Here are some very artistic creative releases that will never fade in my mind; Chimamanda Adichie’s novel ‘Half of a Yellow Sun’. Kinyanjui Kombani’s book trailer of his novel ‘Of Pawns and Players.’ Troye Sivan’s musical trilogy titled ‘Neighborhood’, the directors’ cut of Solange Knowles’ album ‘When I Get Home’, Janelle Monae’s ‘Dirty Computer’, Beyoncé Knowles’ ‘Lemonade’ and ‘Homecoming’, Lupita Nyong’o’s book soundtrack for ‘Sulwe’ and Cynthia Erivo’s performance of ‘Masterpiece (Monalisa)’.

These and many others opened to me the realization of the enduring journey of artistry and strive for longevity.
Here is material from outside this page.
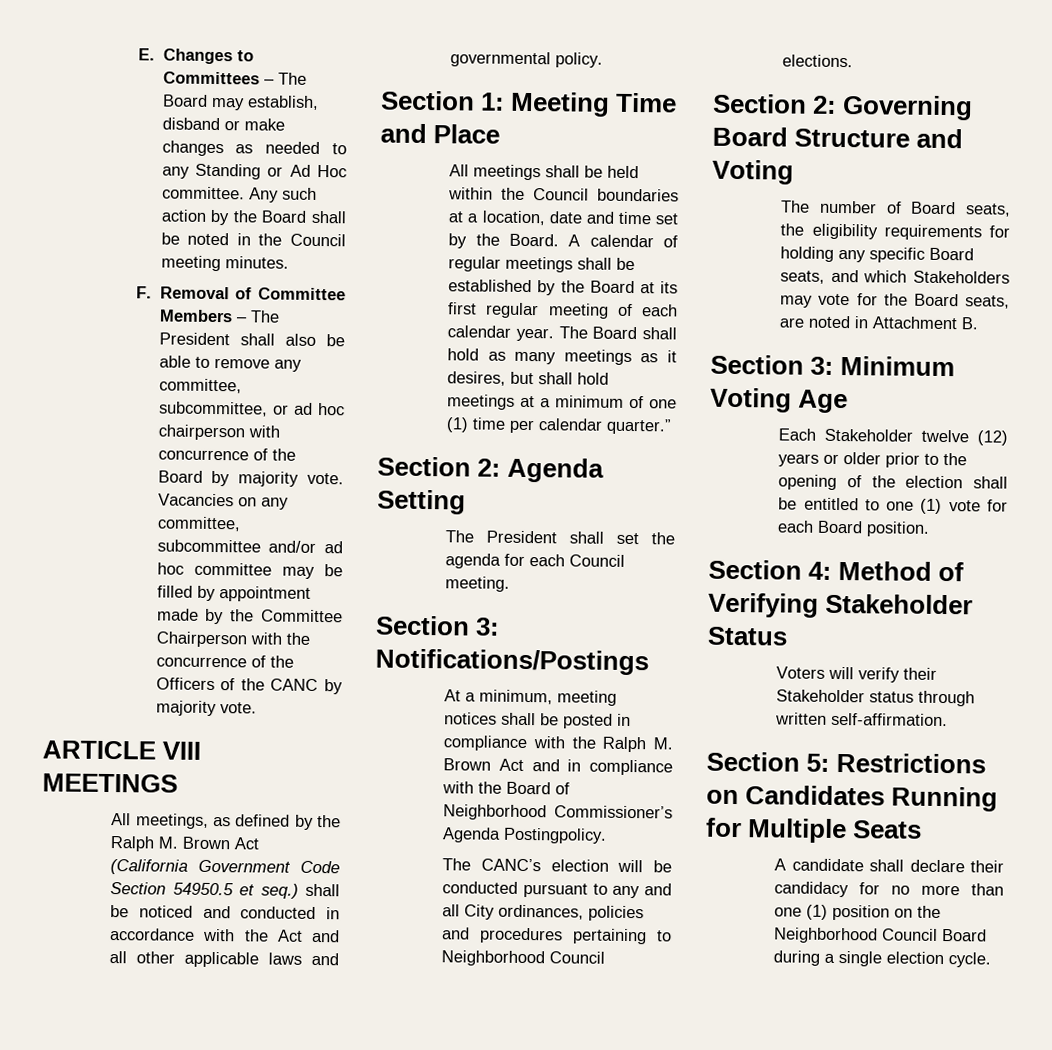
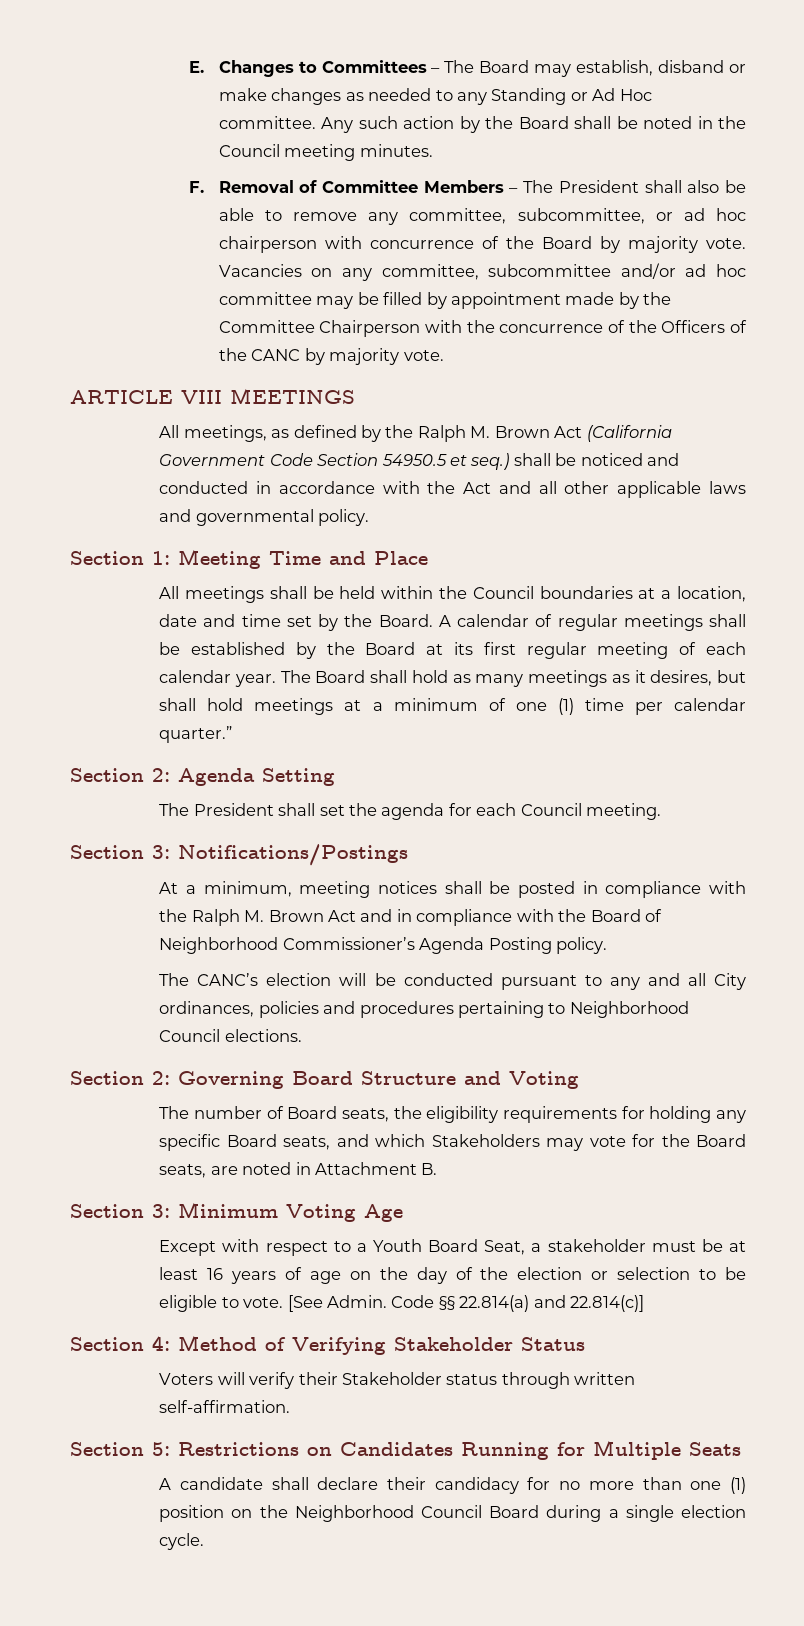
[503,827,608,844] Postingpolicy. -> [488,937,608,954] Posting policy.
[778,428,1008,446] [778,452,968,468] [778,474,1008,490] [778,497,1008,514] [777,520,931,537] Each Stakeholder twelve (12) years or older prior to the opening of the election shall be entitled to one (1) vote for each Board position. -> [159,1239,746,1256] [159,1267,746,1284] [159,1295,645,1312] Except with respect to a Youth Board Seat, a stakeholder must be at least 16 years of age on the day of the election or selection to be eligible to vote. [See Admin. Code §§ 22.814(a) and 22.814(c)]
The sacrifice of having your work take much from you with the desire of bringing out the possibilities of newness and giving statements the world will never forget.

From consuming these productions, you can feel how far an artists had to go within themselves to bring out the works. Artistry is not in giving people what can’t be relatable, creativity is not in giving people technical art that cannot be understood, essence does not attach itself to an artistic work. Artists give their work its own essence. They write, speak and display statements that come back to give them and their work a label of legacy. These are the kinds of work I consume to find the motivation to give my audience something newer.

I took a break from releasing single pieces shortly after I realized how new it would feel for my audience to consume my ideas as a single body of works. Thus, I wrote and released my second book ‘The Game of Writing’ published by African Writers Development Trust, it did well, I guess it is because it presented my work in a newer way that the audience yearned to consume.

Self-evaluation
Every time I am writing, I tend to judge my own efforts and time in preparing a piece by asking the following questions; what kind of a piece am I preparing? What kind of essence does it have to carry? What kind of statement will it be labelled with to give me the proof that it actually was consumed well by the audience.

To achieve all these things, I have learned that with time, I need to work better, to write with purpose, perform with passion and release my works with caution. The reason why I am known for doing surprise releases and performance. However, this doesn’t work in every situation, I am learning to build pre-release productions: like short profile and project documentaries, trailers, sneak peek releases, book cover, art and design name reveals before the major release.

By renewing your approach, inspiration and determination, I guess we get sustained.

The writer is an author, creative artist, designer and editor. Longlisted for the 2019 African Writers Awards-Children’s literature Category and shortlisted for the inaugural Wakini Kuria Award for African Literature 2019. He lives in Kenya where he works as a professional Geographer.